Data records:
-- -- --
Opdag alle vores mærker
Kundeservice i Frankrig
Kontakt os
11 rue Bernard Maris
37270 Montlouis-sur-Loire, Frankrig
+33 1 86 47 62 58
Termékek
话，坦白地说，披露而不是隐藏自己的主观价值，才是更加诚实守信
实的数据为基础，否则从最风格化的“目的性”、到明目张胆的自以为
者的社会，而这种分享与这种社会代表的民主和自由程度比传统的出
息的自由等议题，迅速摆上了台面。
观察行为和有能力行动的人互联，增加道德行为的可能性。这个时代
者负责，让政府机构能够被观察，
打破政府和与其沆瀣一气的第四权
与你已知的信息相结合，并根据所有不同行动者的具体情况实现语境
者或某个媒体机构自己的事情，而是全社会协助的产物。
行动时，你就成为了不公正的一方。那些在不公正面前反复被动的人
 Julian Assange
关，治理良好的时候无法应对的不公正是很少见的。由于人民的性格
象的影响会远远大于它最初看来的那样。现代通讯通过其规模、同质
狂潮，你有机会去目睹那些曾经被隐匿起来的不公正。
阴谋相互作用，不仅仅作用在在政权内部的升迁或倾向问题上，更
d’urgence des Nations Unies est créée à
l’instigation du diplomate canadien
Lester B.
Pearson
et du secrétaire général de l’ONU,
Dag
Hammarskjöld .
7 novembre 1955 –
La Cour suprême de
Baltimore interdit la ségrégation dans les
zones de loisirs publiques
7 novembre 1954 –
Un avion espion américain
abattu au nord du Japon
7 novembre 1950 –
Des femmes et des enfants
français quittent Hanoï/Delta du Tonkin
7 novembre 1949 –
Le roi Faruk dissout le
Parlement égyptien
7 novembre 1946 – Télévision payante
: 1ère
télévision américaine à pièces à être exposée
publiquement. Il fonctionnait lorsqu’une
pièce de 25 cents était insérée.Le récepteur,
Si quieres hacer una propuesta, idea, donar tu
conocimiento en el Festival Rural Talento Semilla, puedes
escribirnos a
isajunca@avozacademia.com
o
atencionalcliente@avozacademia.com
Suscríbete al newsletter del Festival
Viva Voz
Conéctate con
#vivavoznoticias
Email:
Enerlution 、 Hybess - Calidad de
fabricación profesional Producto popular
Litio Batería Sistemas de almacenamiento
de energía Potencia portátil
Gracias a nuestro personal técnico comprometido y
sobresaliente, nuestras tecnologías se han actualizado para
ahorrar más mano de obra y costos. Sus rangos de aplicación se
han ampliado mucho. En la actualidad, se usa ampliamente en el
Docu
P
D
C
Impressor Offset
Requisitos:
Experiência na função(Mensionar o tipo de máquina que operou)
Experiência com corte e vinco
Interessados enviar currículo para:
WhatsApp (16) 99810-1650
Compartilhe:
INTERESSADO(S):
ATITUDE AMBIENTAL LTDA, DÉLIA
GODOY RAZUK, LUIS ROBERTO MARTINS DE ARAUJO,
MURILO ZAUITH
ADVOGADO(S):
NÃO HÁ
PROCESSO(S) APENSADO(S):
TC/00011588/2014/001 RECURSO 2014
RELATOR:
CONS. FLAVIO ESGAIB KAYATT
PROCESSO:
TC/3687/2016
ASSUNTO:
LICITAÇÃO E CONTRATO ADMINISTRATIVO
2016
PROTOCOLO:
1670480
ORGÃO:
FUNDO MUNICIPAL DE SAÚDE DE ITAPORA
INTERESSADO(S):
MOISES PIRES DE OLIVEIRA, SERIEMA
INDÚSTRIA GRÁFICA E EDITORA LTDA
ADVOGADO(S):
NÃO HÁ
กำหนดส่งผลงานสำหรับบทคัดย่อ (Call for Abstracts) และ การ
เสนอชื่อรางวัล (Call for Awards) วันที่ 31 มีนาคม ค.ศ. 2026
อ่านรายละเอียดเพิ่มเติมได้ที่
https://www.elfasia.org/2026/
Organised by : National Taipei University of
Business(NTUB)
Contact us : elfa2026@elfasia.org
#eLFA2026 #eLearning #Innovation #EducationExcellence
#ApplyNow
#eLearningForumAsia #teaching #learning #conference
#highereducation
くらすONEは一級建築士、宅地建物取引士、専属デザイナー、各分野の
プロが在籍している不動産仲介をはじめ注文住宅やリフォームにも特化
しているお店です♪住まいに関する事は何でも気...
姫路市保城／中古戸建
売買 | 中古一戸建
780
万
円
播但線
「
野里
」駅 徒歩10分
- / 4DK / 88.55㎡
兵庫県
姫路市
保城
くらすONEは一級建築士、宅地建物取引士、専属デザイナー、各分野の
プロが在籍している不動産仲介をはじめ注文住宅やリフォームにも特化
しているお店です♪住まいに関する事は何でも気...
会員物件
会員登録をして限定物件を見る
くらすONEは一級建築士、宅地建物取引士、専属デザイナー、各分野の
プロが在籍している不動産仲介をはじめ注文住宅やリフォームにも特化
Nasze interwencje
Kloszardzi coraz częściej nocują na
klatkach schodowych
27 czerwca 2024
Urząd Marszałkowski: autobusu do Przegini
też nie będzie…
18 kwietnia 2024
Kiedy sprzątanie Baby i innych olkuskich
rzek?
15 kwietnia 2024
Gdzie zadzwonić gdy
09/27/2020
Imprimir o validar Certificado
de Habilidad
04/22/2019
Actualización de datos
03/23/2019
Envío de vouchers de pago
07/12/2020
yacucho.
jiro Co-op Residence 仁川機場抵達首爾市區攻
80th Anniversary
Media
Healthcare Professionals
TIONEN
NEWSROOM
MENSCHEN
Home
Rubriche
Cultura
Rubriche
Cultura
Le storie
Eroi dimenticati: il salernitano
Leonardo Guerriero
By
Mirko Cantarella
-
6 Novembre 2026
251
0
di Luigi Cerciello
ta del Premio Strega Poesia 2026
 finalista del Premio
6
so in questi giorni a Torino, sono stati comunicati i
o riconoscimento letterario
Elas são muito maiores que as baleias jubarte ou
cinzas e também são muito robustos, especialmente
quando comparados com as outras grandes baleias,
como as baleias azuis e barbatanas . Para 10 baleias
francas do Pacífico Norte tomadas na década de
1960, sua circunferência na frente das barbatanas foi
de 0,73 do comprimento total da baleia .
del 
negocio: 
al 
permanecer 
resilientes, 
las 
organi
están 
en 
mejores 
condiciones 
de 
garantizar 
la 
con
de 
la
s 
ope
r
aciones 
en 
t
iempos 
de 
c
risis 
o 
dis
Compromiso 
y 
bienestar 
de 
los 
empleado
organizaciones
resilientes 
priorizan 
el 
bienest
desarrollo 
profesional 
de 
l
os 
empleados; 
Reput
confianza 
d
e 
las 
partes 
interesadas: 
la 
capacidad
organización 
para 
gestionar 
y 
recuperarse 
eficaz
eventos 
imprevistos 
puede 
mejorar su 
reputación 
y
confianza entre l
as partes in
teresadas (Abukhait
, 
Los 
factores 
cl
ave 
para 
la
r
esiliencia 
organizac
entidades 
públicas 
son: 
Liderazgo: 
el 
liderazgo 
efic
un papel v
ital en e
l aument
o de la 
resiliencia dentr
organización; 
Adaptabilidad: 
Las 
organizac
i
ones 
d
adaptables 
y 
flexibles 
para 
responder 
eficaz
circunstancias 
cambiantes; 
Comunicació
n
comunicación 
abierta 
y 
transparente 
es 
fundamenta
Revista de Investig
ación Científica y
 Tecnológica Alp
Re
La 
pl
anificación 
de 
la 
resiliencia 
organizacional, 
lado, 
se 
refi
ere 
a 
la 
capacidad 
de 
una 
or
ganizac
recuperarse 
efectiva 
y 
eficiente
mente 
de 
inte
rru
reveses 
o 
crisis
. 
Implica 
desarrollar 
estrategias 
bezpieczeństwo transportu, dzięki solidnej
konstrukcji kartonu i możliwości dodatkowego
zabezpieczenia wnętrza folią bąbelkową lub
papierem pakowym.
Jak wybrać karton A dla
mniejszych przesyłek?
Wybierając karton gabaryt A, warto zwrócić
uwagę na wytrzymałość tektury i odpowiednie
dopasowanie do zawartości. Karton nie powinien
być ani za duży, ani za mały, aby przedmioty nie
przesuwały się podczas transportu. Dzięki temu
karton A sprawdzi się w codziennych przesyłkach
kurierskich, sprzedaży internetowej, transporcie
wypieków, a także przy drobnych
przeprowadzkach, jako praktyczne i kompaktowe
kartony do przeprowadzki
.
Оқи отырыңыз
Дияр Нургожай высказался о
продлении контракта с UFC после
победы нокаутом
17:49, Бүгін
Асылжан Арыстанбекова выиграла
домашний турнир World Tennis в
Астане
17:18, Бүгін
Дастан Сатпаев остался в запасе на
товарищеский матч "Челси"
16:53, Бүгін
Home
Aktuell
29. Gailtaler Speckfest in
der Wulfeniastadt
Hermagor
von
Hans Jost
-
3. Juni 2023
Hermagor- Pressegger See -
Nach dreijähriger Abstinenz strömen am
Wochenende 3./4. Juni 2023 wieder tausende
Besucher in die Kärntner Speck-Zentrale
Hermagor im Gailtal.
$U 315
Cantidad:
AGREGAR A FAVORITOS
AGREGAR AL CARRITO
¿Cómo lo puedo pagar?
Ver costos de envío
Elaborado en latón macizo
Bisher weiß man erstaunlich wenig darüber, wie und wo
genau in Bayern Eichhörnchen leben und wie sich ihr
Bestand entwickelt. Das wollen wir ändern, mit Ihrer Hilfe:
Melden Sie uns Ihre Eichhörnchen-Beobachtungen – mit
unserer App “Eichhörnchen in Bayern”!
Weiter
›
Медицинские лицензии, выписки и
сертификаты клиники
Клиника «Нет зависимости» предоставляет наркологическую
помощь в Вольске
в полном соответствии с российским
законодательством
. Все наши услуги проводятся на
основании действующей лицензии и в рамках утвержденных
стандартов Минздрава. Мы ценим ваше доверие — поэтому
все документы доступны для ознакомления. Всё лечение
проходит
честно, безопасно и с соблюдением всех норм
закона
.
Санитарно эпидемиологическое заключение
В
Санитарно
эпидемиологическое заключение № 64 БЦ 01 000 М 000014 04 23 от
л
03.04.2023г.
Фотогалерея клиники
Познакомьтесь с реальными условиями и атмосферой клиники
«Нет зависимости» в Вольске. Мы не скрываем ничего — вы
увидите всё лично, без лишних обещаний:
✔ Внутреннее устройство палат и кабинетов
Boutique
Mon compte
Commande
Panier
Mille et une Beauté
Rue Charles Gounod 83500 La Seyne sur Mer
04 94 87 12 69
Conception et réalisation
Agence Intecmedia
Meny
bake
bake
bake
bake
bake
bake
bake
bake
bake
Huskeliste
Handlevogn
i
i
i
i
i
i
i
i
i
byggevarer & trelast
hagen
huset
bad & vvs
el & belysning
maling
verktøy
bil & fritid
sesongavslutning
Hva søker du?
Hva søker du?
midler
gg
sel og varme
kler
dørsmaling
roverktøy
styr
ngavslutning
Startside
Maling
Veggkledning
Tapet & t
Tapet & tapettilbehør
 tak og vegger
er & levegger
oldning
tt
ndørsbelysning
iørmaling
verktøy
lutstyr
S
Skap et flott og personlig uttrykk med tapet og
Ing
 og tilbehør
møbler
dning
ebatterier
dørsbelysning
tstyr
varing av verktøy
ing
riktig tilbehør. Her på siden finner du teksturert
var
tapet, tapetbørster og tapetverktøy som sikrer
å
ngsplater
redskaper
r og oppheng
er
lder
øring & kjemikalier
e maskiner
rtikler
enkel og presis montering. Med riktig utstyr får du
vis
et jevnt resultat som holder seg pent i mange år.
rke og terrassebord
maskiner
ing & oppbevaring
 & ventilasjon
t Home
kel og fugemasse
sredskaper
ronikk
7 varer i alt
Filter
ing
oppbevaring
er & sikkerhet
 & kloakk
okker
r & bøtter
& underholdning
-- -- --
* Directive *
Reproduce the records from their first line through the line containing "阴谋相互作用，不仅仅作用在在政权内部的升迁或倾向问题上，更", changing "Kontakt os" to "Skriv til os" and leaving everything else unchanged.

* Your solution *
Opdag alle vores mærker
Kundeservice i Frankrig
Skriv til os
11 rue Bernard Maris
37270 Montlouis-sur-Loire, Frankrig
+33 1 86 47 62 58
Termékek
话，坦白地说，披露而不是隐藏自己的主观价值，才是更加诚实守信
实的数据为基础，否则从最风格化的“目的性”、到明目张胆的自以为
者的社会，而这种分享与这种社会代表的民主和自由程度比传统的出
息的自由等议题，迅速摆上了台面。
观察行为和有能力行动的人互联，增加道德行为的可能性。这个时代
者负责，让政府机构能够被观察，
打破政府和与其沆瀣一气的第四权
与你已知的信息相结合，并根据所有不同行动者的具体情况实现语境
者或某个媒体机构自己的事情，而是全社会协助的产物。
行动时，你就成为了不公正的一方。那些在不公正面前反复被动的人
 Julian Assange
关，治理良好的时候无法应对的不公正是很少见的。由于人民的性格
象的影响会远远大于它最初看来的那样。现代通讯通过其规模、同质
狂潮，你有机会去目睹那些曾经被隐匿起来的不公正。
阴谋相互作用，不仅仅作用在在政权内部的升迁或倾向问题上，更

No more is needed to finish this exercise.